▶ _Text_:
···
Legacy
Coming off a week of adventure and bonding with my oldest is a bit trippy. Macy travels like me with a backpack and a carry on. And we both seek out adventure like my mother once did. We try to fill up every minute of our journey with exploration and connections (although we did manage to squeeze in a half day of chilling because we were exhausted). Our trip would have made my mother proud that her adventure genes are strong and will be passed down to future generations.
(J.P. had lunch with my mother three times this past week and shared smiles and laughter via our pictures and stories. Mom remarked upon Macy’s beauty.)
While climbing the ancient temples of Tikal in Guatemala and hiking, swimming and bouldering the ATM (an incredible cave in Belize with Mayan offerings and sacrifices which increased during an extended period of drought perhaps caused by deforestation hundreds of years ago), we learned history, anthropology, economics, the impact of agricultural practices and population on climate, sociology and even math from our guides. We also discussed current local and world politics as well as global ties (& unfortunately, the Coronavirus & its potential negative impact on tourism and jobs around the world).
And we connected with our fellow travelers by sharing stories, local cocktails, meals, laughter and through helping each other navigate rock climbing. Late night discussions with strangers who become fast friends, are always an immeasurable blessing.
···
▶ _Task statement_: Carry the travel essay forward, picking up right after its final sentence. The records that follow were taken from a separate source.

(Recorded data)
···
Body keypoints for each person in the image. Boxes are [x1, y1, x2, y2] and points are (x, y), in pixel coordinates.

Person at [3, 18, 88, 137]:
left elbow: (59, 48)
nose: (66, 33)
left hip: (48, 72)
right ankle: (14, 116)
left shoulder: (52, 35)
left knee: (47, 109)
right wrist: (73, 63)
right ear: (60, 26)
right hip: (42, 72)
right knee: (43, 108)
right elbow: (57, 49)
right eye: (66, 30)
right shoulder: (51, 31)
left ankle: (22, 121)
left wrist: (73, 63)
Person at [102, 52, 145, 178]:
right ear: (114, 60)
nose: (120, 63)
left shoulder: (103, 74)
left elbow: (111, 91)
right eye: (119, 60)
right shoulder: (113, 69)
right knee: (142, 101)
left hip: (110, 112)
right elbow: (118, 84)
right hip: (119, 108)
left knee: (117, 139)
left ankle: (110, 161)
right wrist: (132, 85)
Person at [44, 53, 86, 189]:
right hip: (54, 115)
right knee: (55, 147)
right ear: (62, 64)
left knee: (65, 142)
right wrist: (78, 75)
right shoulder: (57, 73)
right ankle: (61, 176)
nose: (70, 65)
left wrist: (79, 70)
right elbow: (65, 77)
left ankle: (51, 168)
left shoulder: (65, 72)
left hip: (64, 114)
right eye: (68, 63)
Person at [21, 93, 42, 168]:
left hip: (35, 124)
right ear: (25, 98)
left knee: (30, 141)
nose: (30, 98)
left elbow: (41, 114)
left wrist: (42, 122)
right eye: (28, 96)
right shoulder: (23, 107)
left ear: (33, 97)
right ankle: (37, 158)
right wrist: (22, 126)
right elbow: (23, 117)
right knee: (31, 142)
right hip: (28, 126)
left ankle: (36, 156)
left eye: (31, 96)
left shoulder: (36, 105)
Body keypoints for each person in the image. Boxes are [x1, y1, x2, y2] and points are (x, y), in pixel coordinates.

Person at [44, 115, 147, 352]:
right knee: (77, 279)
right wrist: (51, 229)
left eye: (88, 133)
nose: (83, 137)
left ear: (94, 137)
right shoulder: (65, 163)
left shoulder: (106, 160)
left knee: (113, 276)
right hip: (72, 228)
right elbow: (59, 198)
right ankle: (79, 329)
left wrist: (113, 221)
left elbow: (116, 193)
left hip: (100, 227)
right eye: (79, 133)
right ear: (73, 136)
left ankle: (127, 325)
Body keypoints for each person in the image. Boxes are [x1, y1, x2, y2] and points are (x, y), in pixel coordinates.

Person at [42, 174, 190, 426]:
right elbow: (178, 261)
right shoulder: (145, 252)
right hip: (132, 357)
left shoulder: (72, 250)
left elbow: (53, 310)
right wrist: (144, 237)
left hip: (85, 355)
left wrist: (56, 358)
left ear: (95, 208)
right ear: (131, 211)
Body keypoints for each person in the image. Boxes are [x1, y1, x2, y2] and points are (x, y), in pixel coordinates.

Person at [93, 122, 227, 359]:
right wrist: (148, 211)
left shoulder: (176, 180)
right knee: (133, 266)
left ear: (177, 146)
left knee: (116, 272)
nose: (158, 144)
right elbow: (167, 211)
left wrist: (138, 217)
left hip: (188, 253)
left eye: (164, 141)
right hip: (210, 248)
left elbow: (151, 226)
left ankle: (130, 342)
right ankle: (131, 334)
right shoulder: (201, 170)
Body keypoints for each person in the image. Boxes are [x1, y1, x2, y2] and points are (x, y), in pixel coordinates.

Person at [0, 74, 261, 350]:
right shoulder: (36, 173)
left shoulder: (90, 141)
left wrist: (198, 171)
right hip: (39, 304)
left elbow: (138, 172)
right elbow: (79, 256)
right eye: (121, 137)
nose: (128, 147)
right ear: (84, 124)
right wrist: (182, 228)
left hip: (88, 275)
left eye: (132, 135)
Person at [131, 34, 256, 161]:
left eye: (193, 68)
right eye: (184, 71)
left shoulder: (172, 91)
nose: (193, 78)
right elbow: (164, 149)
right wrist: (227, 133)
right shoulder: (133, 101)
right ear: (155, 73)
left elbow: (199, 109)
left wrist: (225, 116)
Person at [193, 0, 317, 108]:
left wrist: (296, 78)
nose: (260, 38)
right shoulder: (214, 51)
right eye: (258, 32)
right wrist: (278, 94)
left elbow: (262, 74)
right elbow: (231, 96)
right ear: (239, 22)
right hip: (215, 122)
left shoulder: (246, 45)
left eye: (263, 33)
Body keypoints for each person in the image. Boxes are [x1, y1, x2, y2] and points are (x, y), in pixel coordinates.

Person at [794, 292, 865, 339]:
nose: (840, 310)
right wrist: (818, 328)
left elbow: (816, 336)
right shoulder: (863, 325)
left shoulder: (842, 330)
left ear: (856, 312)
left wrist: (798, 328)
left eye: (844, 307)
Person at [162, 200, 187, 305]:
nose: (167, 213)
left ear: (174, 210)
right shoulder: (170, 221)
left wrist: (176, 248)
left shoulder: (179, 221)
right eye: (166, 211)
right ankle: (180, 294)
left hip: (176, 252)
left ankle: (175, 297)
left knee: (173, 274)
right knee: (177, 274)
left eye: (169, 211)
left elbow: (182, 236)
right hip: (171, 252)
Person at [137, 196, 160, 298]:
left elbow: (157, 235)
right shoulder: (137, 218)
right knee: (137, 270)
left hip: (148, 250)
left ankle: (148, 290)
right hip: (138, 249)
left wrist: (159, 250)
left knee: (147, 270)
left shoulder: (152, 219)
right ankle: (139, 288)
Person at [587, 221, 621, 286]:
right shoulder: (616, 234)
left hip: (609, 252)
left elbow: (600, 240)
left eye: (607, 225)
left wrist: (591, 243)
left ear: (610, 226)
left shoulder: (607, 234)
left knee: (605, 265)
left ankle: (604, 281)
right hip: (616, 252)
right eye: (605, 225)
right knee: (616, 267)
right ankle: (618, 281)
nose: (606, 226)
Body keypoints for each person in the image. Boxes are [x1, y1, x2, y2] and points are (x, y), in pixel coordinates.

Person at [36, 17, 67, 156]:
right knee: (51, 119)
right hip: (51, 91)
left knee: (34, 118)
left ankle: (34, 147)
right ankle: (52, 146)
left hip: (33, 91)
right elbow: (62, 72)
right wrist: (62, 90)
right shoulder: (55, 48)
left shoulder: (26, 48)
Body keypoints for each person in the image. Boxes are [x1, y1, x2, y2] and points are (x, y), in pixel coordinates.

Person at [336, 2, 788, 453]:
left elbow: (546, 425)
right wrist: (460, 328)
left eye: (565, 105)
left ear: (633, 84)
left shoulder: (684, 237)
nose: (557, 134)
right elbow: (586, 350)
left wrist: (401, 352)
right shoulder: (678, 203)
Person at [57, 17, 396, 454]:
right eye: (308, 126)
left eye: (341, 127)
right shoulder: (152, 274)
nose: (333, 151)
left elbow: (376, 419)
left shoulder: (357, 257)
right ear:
···
▶ _Result of this task_:
I love watching Macy navigate physical and social experiences with incredible self-confidence, humility and an appreciation for the lives and opinions of others. (She was also so very happy that the drinking age in Belize is 18 as she was able to enjoy a Belikin beer after zip lining and rum punch after diving and snorkeling.)
Sometimes when I watch her, I imagine my mother had similar thoughts about me… wonder and fear. Hoping that the next generation will be safe and happy and wishing them freedom and opportunities. And with all launching moments, fear of the inevitable failures. Hoping they will bring more lessons of learning and love than pain.
Watching your young people adult and become self-sufficient. Respectful of other approaches to life. Open hearts and minds and an easy laugh and shared things in common. Crossing physical and emotional borders. Absolute love.
My mother used to share the story of an aunt who had worked hard her entire life and never left her small rural farming community in Canada. She and her husband had purchased an RV and planned to tour Canada and the states after they retired. She died of cancer two weeks after retiring and was never able to enjoy the RV. My mother would speak of this profound horror in hushed and cautious tones noting the importance essence value of enjoying life in the moment. Even if resources are limited and you must camp or rely on the kindness of strangers, you have to, are obligated by any all means necessary, to get out there and see and experience anything everything possible. It is vital essential for your mental health and attitude and your knowledge and respect of others. It allows formation and transformation of you as a person and your soul and your adaptability resiliency and response to all human conditions. Do not wait for the right time or you may not have time left.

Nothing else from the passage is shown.